Data type of Realtime Compute for Apache Flink	Data type of ClickHouse

Data type of Realtime Compute for Apache Flink	Data type of ClickHouse
BOOLEAN	UInt8 / Boolean Note ClickHouse V21.12 and later support the BOOLEAN data type. If the version of ClickHouse that you use is earlier than V21.12, the BOOLEAN data type of Realtime Compute for Apache Flink corresponds to the UINT8 data type of ClickHouse.
TINYINT	Int8
SMALLINT	Int16
INTEGER	Int32
BIGINT	Int64
BIGINT	UInt32
FLOAT	Float32
DOUBLE	Float64
CHAR	FixedString
VARCHAR	STRING
BINARY	FixedString
VARBINARY	STRING
DATE	Date
TIMESTAMP(0)	DateTime
TIMESTAMP(x)	Datetime64(x)
DECIMAL	DECIMAL
ARRAY	ARRAY
ARRAY	Nested

Note

ClickHouse does not support the following data types of Realtime Compute for Apache Flink: TIME, MAP, MULTISET, and ROW.

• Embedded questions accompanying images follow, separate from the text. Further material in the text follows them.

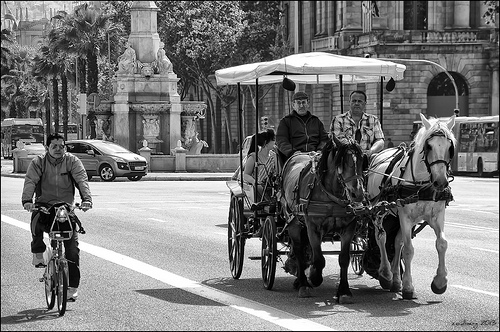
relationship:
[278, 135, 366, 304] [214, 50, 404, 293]
horse pulling carriage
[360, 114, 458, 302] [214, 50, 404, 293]
horse pulling carriage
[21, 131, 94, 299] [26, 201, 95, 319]
person on bike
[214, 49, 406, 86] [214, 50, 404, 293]
canopy on carriage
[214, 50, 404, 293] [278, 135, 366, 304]
carriage with horse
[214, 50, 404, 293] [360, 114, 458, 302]
carriage with horse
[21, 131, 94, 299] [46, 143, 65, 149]
person has glasses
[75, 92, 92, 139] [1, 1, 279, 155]
light under trees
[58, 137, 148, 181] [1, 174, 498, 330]
car in road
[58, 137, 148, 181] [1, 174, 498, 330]
car on road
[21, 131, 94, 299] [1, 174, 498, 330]
person on road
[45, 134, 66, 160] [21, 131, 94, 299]
head on person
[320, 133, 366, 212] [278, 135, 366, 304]
head on horse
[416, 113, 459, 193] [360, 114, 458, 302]
head on horse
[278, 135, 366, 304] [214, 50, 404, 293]
horse on carriage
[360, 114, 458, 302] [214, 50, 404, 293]
horse on carriage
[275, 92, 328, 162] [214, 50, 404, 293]
person on carriage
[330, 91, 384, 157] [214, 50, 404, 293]
person on carriage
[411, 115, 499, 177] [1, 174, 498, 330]
bus on road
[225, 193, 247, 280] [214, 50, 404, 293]
wheel on carriage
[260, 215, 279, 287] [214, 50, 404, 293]
wheel on carriage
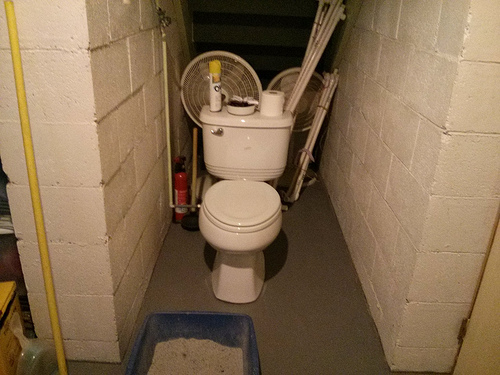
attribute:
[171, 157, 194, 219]
fire extinguisher — red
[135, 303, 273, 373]
litter box — blue, for cat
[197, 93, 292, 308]
toilet — white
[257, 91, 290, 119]
toilet paper — roll, white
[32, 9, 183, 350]
wall — white, tile, tiled, square tile, block, white tile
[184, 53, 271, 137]
fan — round, white, tall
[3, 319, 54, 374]
dust pan — transparent, clear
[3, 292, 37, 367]
box — yellow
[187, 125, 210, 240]
plunger — black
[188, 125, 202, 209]
handle — wooden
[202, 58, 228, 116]
can — air freshner, yellow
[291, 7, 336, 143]
lighbulbs — flourescent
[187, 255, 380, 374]
ground — gray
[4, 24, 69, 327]
pole — yellow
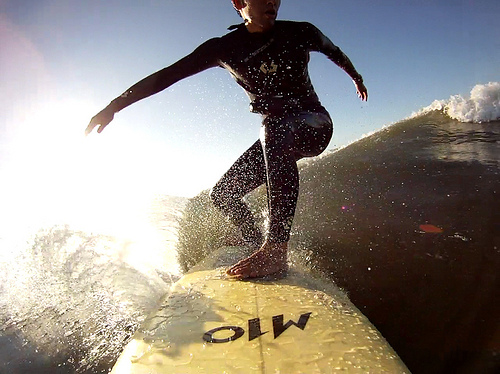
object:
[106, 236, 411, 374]
surfboard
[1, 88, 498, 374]
water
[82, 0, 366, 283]
man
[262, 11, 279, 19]
mouth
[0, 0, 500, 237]
sky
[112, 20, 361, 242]
wet suit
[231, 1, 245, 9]
ear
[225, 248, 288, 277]
foot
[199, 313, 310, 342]
m10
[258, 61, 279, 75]
logo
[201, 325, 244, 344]
letter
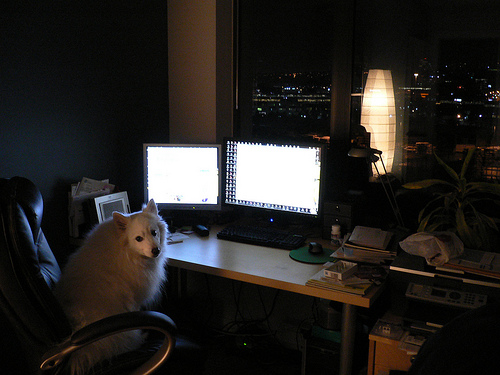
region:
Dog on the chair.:
[53, 192, 185, 372]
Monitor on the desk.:
[215, 120, 336, 245]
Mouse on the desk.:
[300, 235, 316, 255]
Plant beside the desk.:
[402, 136, 497, 247]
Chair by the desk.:
[0, 167, 201, 372]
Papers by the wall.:
[64, 170, 118, 239]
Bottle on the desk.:
[327, 220, 347, 247]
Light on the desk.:
[341, 130, 410, 236]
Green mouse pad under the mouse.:
[285, 233, 337, 269]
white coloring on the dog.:
[54, 195, 186, 372]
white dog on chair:
[1, 176, 188, 371]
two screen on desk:
[111, 123, 336, 256]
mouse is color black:
[285, 234, 332, 267]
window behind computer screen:
[219, 9, 499, 251]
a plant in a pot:
[397, 135, 495, 250]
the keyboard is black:
[211, 216, 308, 253]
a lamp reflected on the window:
[349, 54, 409, 190]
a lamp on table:
[339, 137, 418, 244]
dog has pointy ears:
[102, 197, 164, 227]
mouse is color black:
[189, 219, 212, 241]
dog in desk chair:
[78, 198, 163, 321]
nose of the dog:
[140, 238, 160, 256]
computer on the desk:
[214, 130, 331, 247]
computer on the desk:
[139, 139, 216, 222]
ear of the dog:
[108, 207, 128, 233]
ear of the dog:
[144, 201, 166, 219]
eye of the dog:
[145, 227, 159, 237]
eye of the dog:
[129, 233, 144, 241]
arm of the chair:
[70, 304, 177, 351]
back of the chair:
[0, 176, 57, 300]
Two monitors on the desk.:
[136, 127, 329, 218]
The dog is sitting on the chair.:
[69, 217, 164, 338]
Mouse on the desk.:
[304, 233, 325, 253]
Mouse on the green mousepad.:
[303, 234, 329, 270]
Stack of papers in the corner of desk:
[338, 218, 380, 270]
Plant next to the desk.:
[407, 133, 497, 254]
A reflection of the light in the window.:
[321, 57, 419, 193]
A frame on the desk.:
[90, 189, 142, 227]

To use the NESTED data type of ClickHouse, you must map this data type to the ARRAY data type of Realtime Compute for Apache Flink. Sample code:

-- ClickHouse
CREATE TABLE visits (
  StartDate Date,
  Goals Nested
  (
    ID UInt32,
    OrderID String
  )
  ...
);

Map the NESTED data type of ClickHouse to the ARRAY data type of Realtime Compute for Apache Flink.

-- Flink
CREATE TABLE visits (
  StartDate DATE,
  `Goals.ID` ARRAY<LONG>,
  `Goals.OrderID` ARRAY<STRING>
);

Note

The DATETIME data type of ClickHouse can be accurate to the second, and the DATETIME64 data type can be accurate to the nanosecond. For Realtime Compute for Apache Flink that uses VVR of a version earlier than 6.0.6, when the JDBC driver provided by ClickHouse writes data of the DATETIME64 data type, a precision loss occurs and the data can be accurate only to the second. Therefore, Realtime Compute for Apache Flink can write data of the TIMESTAMP data type only in seconds. The value is displayed in the TIMESTAMP(0) format. For Realtime Compute for Apache Flink that uses VVR 6.0.6 or later, the precision loss issue is resolved. Realtime Compute for Apache Flink can write data of the DATETIME64 data type as expected.

Examples

Example 1: Data is written to a ClickHouse local table on a node.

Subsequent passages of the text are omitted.